Terry Rimmer born in 1937 and lived in Sheardley Street in Liverpool. In the following extract listen to Terry talk about the boys’ club he used to go to:
length of audio clip: 1 min 48 secs
Terry: I never went dancing much cos I couldn’t dance, but I’d go to these dance places and I’d stand around or when it got really crowded and nobody could guess what you were doing, you’d get up on the floor then. But I used to hang around on street corners and that was a mode. I mean what they do now. Wasn’t unheard of then. There was boys clubs, a couple of boys clubs.
HY: Did you go to them?
TR: Yeah, there was one where you had to pay subs. I think it was tuppence, the subs were and they used to give you and you could ask for, I used to love it when I was thirteen and fourteen, go to this boys’ club. First time I learnt to play snooker and there was a guy there who used to come in and he did this mural on the wall of all the sports you know like a hurdle jumper, somebody with the pole vault and then a runner and I thought ‘Oh I’d love to be able to do that’. First time I’d actually seen art close up where somebody watching in the process of it being done and I was never there when he was actually painting it, but it was absolutely wonderful you know.
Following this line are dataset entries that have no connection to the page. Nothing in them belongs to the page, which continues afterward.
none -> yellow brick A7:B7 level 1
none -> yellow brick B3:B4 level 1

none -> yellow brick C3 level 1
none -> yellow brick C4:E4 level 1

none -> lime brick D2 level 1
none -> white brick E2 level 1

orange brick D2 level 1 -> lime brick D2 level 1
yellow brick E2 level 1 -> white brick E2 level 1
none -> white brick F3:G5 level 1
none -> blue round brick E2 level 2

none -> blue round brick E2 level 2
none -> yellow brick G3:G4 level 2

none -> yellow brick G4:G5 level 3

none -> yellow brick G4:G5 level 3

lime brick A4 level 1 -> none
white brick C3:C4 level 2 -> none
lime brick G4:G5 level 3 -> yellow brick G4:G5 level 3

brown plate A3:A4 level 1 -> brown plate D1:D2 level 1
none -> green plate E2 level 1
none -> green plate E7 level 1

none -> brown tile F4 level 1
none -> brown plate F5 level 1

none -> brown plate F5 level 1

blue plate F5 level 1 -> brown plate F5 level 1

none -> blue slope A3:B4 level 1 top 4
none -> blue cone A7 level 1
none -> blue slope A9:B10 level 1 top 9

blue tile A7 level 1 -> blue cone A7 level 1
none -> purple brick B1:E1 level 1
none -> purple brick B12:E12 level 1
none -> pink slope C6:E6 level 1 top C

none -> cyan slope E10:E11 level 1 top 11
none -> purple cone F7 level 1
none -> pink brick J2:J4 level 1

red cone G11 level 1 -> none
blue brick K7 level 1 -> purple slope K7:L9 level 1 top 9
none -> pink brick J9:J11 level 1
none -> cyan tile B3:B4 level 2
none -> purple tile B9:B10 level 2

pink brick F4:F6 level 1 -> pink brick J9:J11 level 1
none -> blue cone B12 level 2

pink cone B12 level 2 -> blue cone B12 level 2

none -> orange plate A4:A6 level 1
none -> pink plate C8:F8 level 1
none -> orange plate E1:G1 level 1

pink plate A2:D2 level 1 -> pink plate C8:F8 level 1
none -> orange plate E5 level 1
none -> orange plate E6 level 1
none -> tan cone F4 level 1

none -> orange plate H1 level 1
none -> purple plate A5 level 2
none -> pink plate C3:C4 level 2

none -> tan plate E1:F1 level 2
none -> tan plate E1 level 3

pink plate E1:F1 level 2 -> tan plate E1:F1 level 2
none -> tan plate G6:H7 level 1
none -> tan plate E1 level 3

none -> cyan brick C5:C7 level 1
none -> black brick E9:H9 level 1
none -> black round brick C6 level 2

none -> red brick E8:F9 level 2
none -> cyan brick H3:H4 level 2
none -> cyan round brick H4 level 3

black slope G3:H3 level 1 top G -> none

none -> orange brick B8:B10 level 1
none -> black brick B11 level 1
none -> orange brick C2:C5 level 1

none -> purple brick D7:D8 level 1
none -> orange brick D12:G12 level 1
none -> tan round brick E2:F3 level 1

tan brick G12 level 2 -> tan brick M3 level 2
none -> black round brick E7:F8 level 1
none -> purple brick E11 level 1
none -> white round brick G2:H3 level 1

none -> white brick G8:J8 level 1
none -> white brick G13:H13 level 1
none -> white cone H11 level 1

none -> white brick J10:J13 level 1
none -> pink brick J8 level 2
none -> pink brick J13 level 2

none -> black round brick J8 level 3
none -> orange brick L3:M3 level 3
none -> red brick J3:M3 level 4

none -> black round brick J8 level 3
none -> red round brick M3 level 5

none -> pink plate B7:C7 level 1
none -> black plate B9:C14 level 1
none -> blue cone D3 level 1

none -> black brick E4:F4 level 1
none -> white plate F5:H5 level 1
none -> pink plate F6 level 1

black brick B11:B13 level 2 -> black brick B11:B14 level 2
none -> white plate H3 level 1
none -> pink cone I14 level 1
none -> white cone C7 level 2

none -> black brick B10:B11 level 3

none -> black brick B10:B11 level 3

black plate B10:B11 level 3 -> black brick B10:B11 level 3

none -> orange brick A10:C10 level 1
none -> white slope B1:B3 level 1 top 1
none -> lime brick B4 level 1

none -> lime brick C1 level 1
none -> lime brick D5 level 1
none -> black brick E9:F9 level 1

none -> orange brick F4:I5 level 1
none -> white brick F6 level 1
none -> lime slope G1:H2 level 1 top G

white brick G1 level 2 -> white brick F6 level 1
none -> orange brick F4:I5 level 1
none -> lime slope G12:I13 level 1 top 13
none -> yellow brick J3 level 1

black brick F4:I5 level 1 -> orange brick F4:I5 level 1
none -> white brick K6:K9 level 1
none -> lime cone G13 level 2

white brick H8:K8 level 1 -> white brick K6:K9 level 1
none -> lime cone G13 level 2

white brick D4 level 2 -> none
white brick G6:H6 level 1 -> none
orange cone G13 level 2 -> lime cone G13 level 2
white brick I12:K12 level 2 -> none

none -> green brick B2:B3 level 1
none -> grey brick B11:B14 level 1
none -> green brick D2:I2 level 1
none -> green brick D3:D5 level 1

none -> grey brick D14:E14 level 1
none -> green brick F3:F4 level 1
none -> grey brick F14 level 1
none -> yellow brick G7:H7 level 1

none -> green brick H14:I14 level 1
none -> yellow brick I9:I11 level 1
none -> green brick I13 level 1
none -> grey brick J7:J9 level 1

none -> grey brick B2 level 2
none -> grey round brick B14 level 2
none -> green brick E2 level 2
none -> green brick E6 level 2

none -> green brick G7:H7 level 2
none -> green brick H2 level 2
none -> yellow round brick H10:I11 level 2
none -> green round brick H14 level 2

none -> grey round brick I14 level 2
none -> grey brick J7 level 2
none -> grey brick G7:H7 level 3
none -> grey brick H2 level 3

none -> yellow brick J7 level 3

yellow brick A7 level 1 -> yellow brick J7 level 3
I thought oh that’s a talent and the guy who ran it was a kindly man, an old man. Like, he looked like an ex-Army officer, but he was very kind and he, if you were nice to him, he was you know. I mean we all respected authority in those days and er you’d book a table and you’d go upstairs and you’d look after it, bring the cues down and everything you were loaned and you could buy a, I think it was a penny, hapenny or something, a big mug of boiling Oxo you know on a cold winter’s night you know.